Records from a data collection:
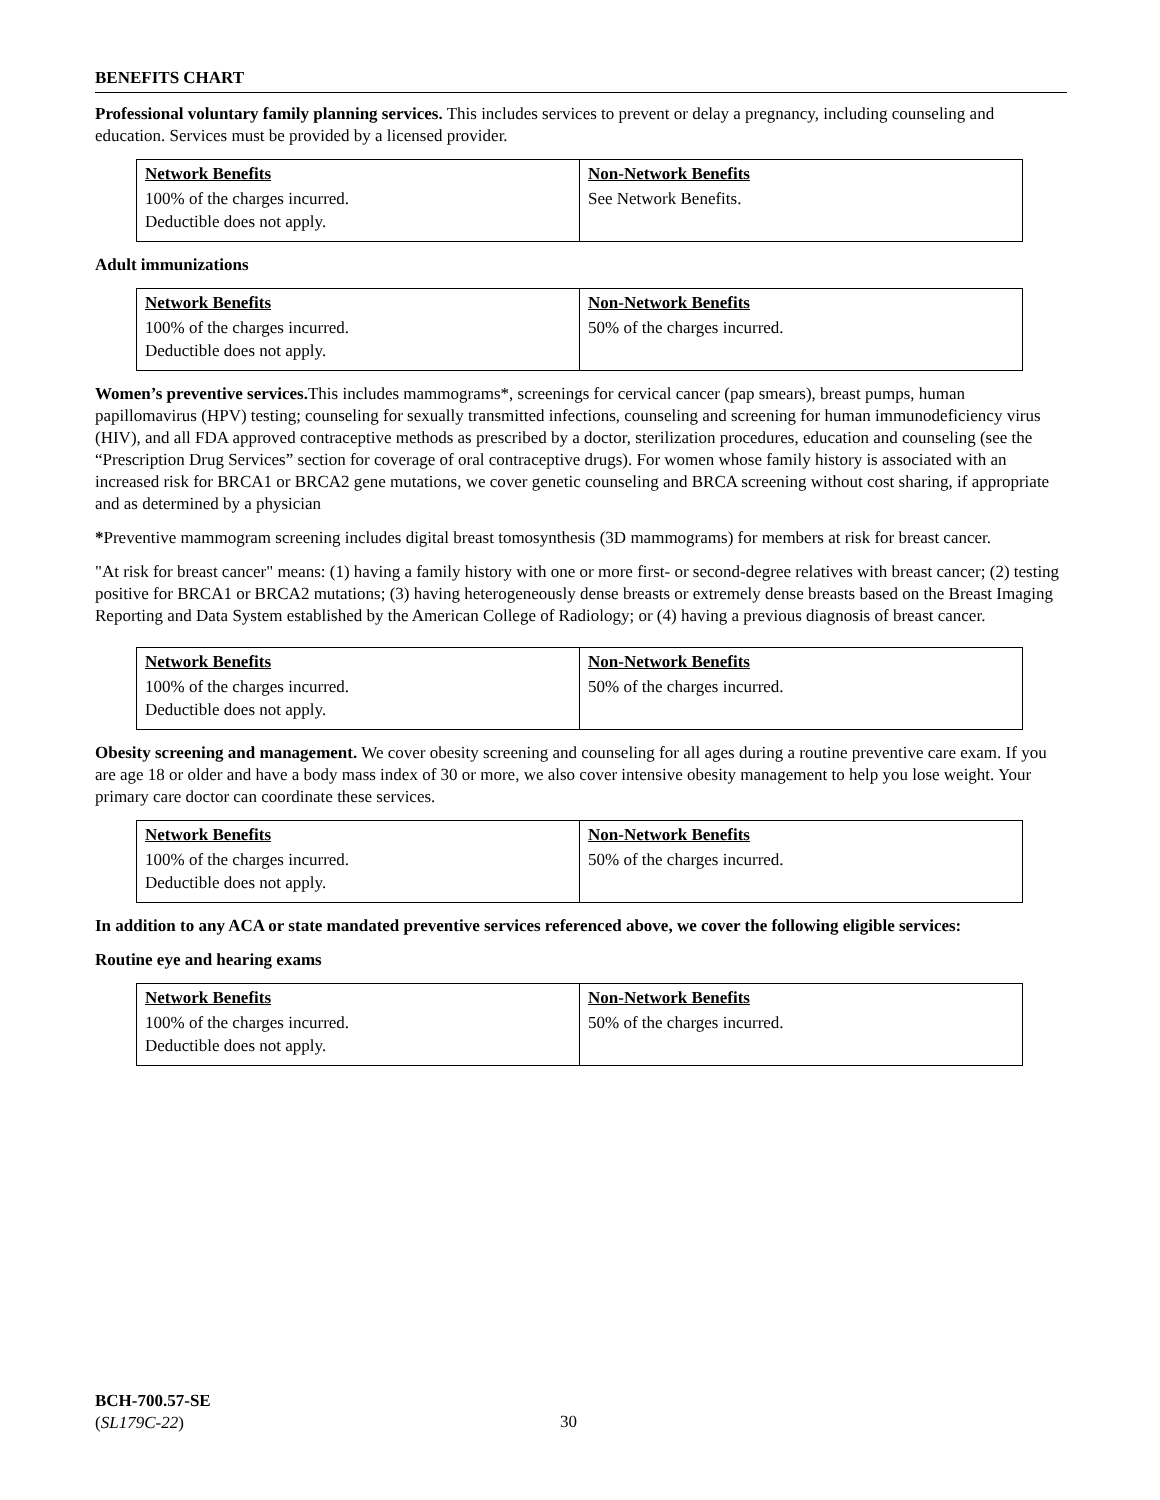BENEFITS CHART
Professional voluntary family planning services. This includes services to prevent or delay a pregnancy, including counseling and education. Services must be provided by a licensed provider.
| Network Benefits | Non-Network Benefits |
| --- | --- |
| 100% of the charges incurred. Deductible does not apply. | See Network Benefits. |
Adult immunizations
| Network Benefits | Non-Network Benefits |
| --- | --- |
| 100% of the charges incurred. Deductible does not apply. | 50% of the charges incurred. |
Women’s preventive services. This includes mammograms*, screenings for cervical cancer (pap smears), breast pumps, human papillomavirus (HPV) testing; counseling for sexually transmitted infections, counseling and screening for human immunodeficiency virus (HIV), and all FDA approved contraceptive methods as prescribed by a doctor, sterilization procedures, education and counseling (see the “Prescription Drug Services” section for coverage of oral contraceptive drugs). For women whose family history is associated with an increased risk for BRCA1 or BRCA2 gene mutations, we cover genetic counseling and BRCA screening without cost sharing, if appropriate and as determined by a physician
*Preventive mammogram screening includes digital breast tomosynthesis (3D mammograms) for members at risk for breast cancer.
"At risk for breast cancer" means: (1) having a family history with one or more first- or second-degree relatives with breast cancer; (2) testing positive for BRCA1 or BRCA2 mutations; (3) having heterogeneously dense breasts or extremely dense breasts based on the Breast Imaging Reporting and Data System established by the American College of Radiology; or (4) having a previous diagnosis of breast cancer.
| Network Benefits | Non-Network Benefits |
| --- | --- |
| 100% of the charges incurred. Deductible does not apply. | 50% of the charges incurred. |
Obesity screening and management. We cover obesity screening and counseling for all ages during a routine preventive care exam. If you are age 18 or older and have a body mass index of 30 or more, we also cover intensive obesity management to help you lose weight. Your primary care doctor can coordinate these services.
| Network Benefits | Non-Network Benefits |
| --- | --- |
| 100% of the charges incurred. Deductible does not apply. | 50% of the charges incurred. |
In addition to any ACA or state mandated preventive services referenced above, we cover the following eligible services:
Routine eye and hearing exams
| Network Benefits | Non-Network Benefits |
| --- | --- |
| 100% of the charges incurred. Deductible does not apply. | 50% of the charges incurred. |
BCH-700.57-SE
(SL179C-22)
30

**Task statement**
From the first line of the records through the line with "Network Benefits. |", reproduce each line exactly and leave the pictures out.

**Exercise answer**
BENEFITS CHART
Professional voluntary family planning services. This includes services to prevent or delay a pregnancy, including counseling and education. Services must be provided by a licensed provider.
| Network Benefits | Non-Network Benefits |
| --- | --- |
| 100% of the charges incurred. Deductible does not apply. | See Network Benefits. |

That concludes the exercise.